You should get back something like:

{
"imported": 2,
"deduped": 1,
"scrubbed": 0,
"enriched": 1,
"stored": 1
}
  • Load the DNC list and CRM data from real sources. Replace the inline initial.dncList / initial.crmContacts with HTTP calls to your CRM (Salesforce, Hubspot) or to a DNC service. The rest of the pipeline doesn’t change.
  • Use composite-key dedup. Single-field email dedup misses near-duplicates with typos. Switch the dedup step’s key to ["firstName", "lastName", "phone"] or add a normalization step (data.map) first that lowercases emails and strips diacritics with the stripDiacritics filter.

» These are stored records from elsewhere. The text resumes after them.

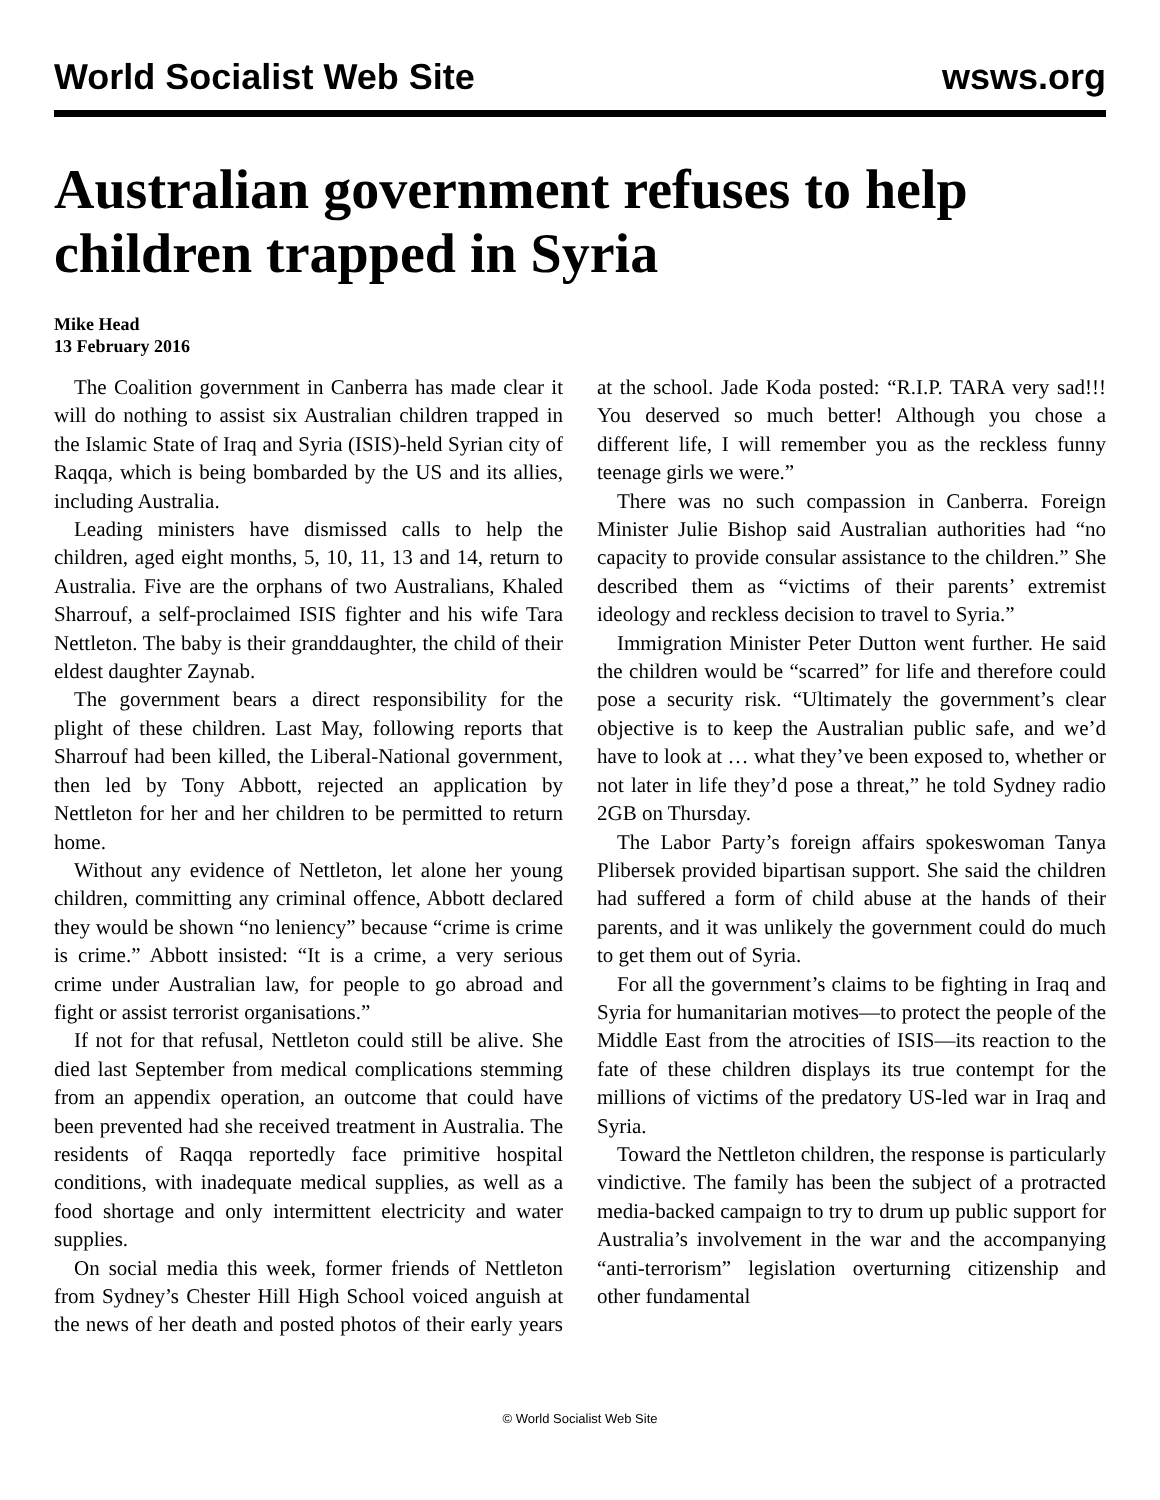World Socialist Web Site wsws.org
Australian government refuses to help children trapped in Syria
Mike Head
13 February 2016
The Coalition government in Canberra has made clear it will do nothing to assist six Australian children trapped in the Islamic State of Iraq and Syria (ISIS)-held Syrian city of Raqqa, which is being bombarded by the US and its allies, including Australia.
Leading ministers have dismissed calls to help the children, aged eight months, 5, 10, 11, 13 and 14, return to Australia. Five are the orphans of two Australians, Khaled Sharrouf, a self-proclaimed ISIS fighter and his wife Tara Nettleton. The baby is their granddaughter, the child of their eldest daughter Zaynab.
The government bears a direct responsibility for the plight of these children. Last May, following reports that Sharrouf had been killed, the Liberal-National government, then led by Tony Abbott, rejected an application by Nettleton for her and her children to be permitted to return home.
Without any evidence of Nettleton, let alone her young children, committing any criminal offence, Abbott declared they would be shown “no leniency” because “crime is crime is crime.” Abbott insisted: “It is a crime, a very serious crime under Australian law, for people to go abroad and fight or assist terrorist organisations.”
If not for that refusal, Nettleton could still be alive. She died last September from medical complications stemming from an appendix operation, an outcome that could have been prevented had she received treatment in Australia. The residents of Raqqa reportedly face primitive hospital conditions, with inadequate medical supplies, as well as a food shortage and only intermittent electricity and water supplies.
On social media this week, former friends of Nettleton from Sydney’s Chester Hill High School voiced anguish at the news of her death and posted photos of their early years at the school. Jade Koda posted: “R.I.P. TARA very sad!!! You deserved so much better! Although you chose a different life, I will remember you as the reckless funny teenage girls we were.”
There was no such compassion in Canberra. Foreign Minister Julie Bishop said Australian authorities had “no capacity to provide consular assistance to the children.” She described them as “victims of their parents’ extremist ideology and reckless decision to travel to Syria.”
Immigration Minister Peter Dutton went further. He said the children would be “scarred” for life and therefore could pose a security risk. “Ultimately the government’s clear objective is to keep the Australian public safe, and we’d have to look at … what they’ve been exposed to, whether or not later in life they’d pose a threat,” he told Sydney radio 2GB on Thursday.
The Labor Party’s foreign affairs spokeswoman Tanya Plibersek provided bipartisan support. She said the children had suffered a form of child abuse at the hands of their parents, and it was unlikely the government could do much to get them out of Syria.
For all the government’s claims to be fighting in Iraq and Syria for humanitarian motives—to protect the people of the Middle East from the atrocities of ISIS—its reaction to the fate of these children displays its true contempt for the millions of victims of the predatory US-led war in Iraq and Syria.
Toward the Nettleton children, the response is particularly vindictive. The family has been the subject of a protracted media-backed campaign to try to drum up public support for Australia’s involvement in the war and the accompanying “anti-terrorism” legislation overturning citizenship and other fundamental
© World Socialist Web Site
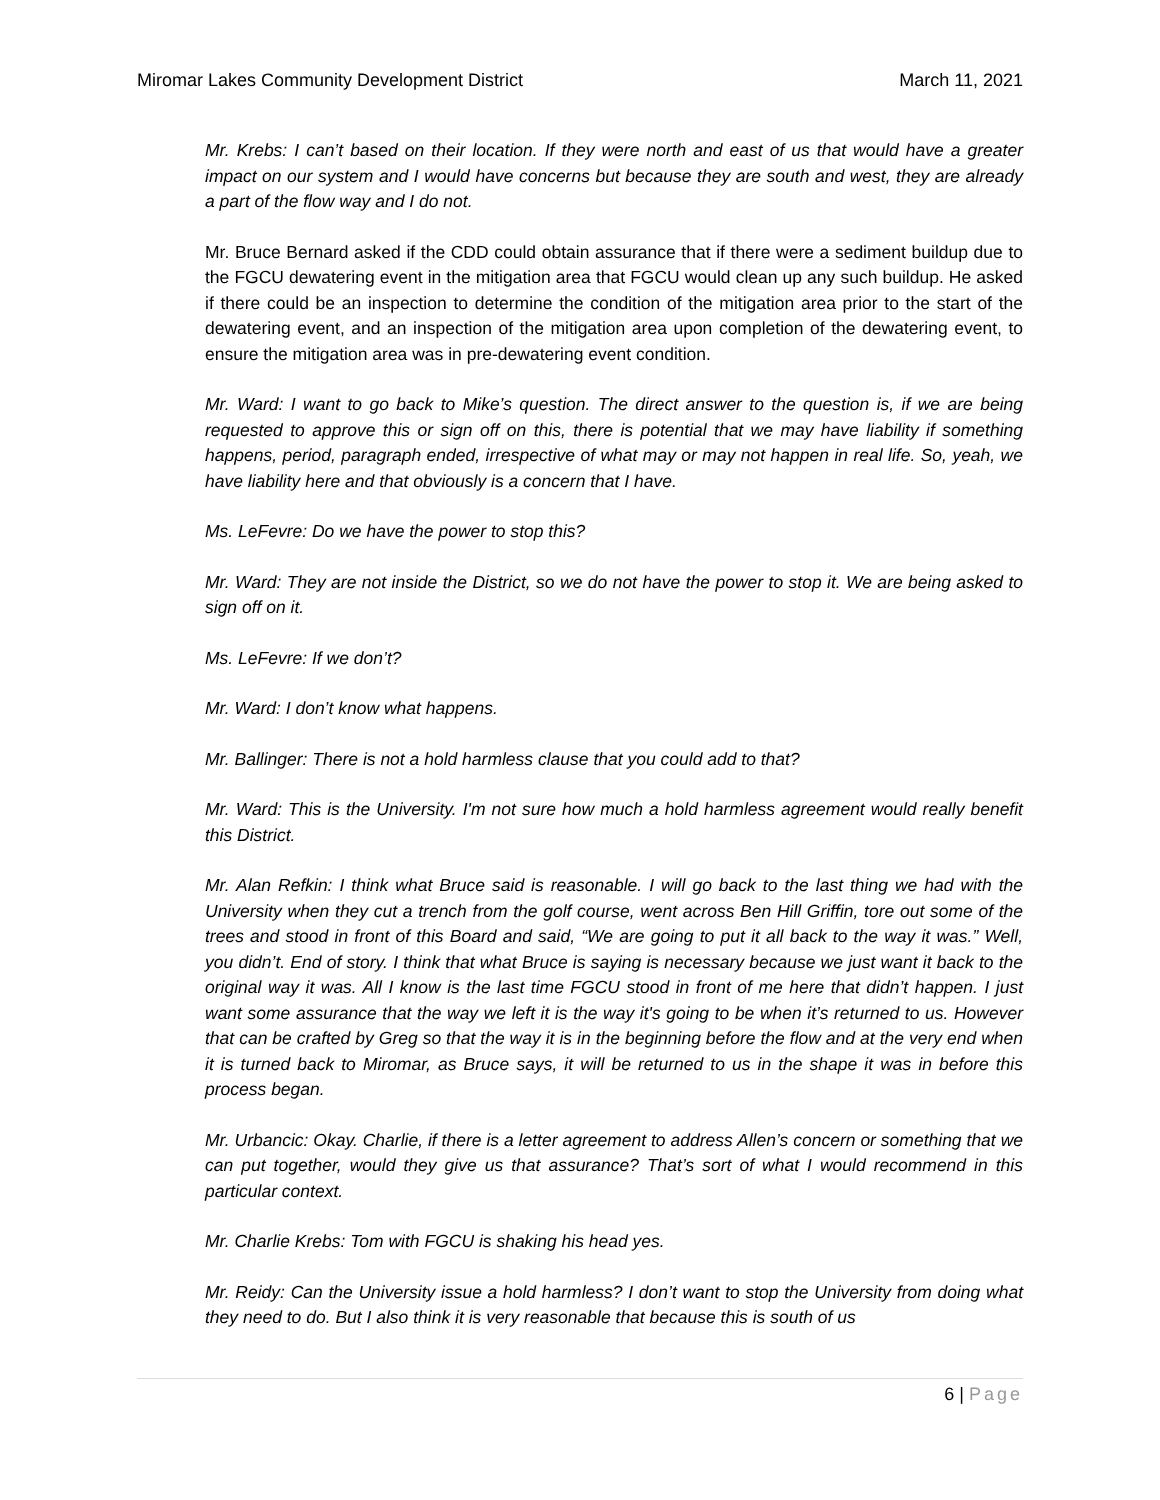Miromar Lakes Community Development District
March 11, 2021
Mr. Krebs: I can’t based on their location. If they were north and east of us that would have a greater impact on our system and I would have concerns but because they are south and west, they are already a part of the flow way and I do not.
Mr. Bruce Bernard asked if the CDD could obtain assurance that if there were a sediment buildup due to the FGCU dewatering event in the mitigation area that FGCU would clean up any such buildup. He asked if there could be an inspection to determine the condition of the mitigation area prior to the start of the dewatering event, and an inspection of the mitigation area upon completion of the dewatering event, to ensure the mitigation area was in pre-dewatering event condition.
Mr. Ward: I want to go back to Mike’s question. The direct answer to the question is, if we are being requested to approve this or sign off on this, there is potential that we may have liability if something happens, period, paragraph ended, irrespective of what may or may not happen in real life. So, yeah, we have liability here and that obviously is a concern that I have.
Ms. LeFevre: Do we have the power to stop this?
Mr. Ward: They are not inside the District, so we do not have the power to stop it. We are being asked to sign off on it.
Ms. LeFevre: If we don’t?
Mr. Ward: I don’t know what happens.
Mr. Ballinger: There is not a hold harmless clause that you could add to that?
Mr. Ward: This is the University. I'm not sure how much a hold harmless agreement would really benefit this District.
Mr. Alan Refkin: I think what Bruce said is reasonable. I will go back to the last thing we had with the University when they cut a trench from the golf course, went across Ben Hill Griffin, tore out some of the trees and stood in front of this Board and said, “We are going to put it all back to the way it was.” Well, you didn’t. End of story. I think that what Bruce is saying is necessary because we just want it back to the original way it was. All I know is the last time FGCU stood in front of me here that didn’t happen. I just want some assurance that the way we left it is the way it's going to be when it’s returned to us. However that can be crafted by Greg so that the way it is in the beginning before the flow and at the very end when it is turned back to Miromar, as Bruce says, it will be returned to us in the shape it was in before this process began.
Mr. Urbancic: Okay. Charlie, if there is a letter agreement to address Allen’s concern or something that we can put together, would they give us that assurance? That’s sort of what I would recommend in this particular context.
Mr. Charlie Krebs: Tom with FGCU is shaking his head yes.
Mr. Reidy: Can the University issue a hold harmless? I don’t want to stop the University from doing what they need to do. But I also think it is very reasonable that because this is south of us
6 | Page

  • Add a phone-cleaning pass. Before scrubbing, run a data.map step that converts each phone to E.164 format using the toE164 filter — that way “555-1234” and “(555) 1234” match the same DNC entry.
  • Use data.merge instead of data.dedup if you want to consolidate duplicates (e.g. keep all phones from the duplicate records as a phones array on one merged row) instead of dropping them.
  • Add data.explode → scrub → data.implode if records have multiple phone columns (phone1, phone2, phone3) and you want to scrub each one independently. See the Working with Data reference for the explode→implode pattern.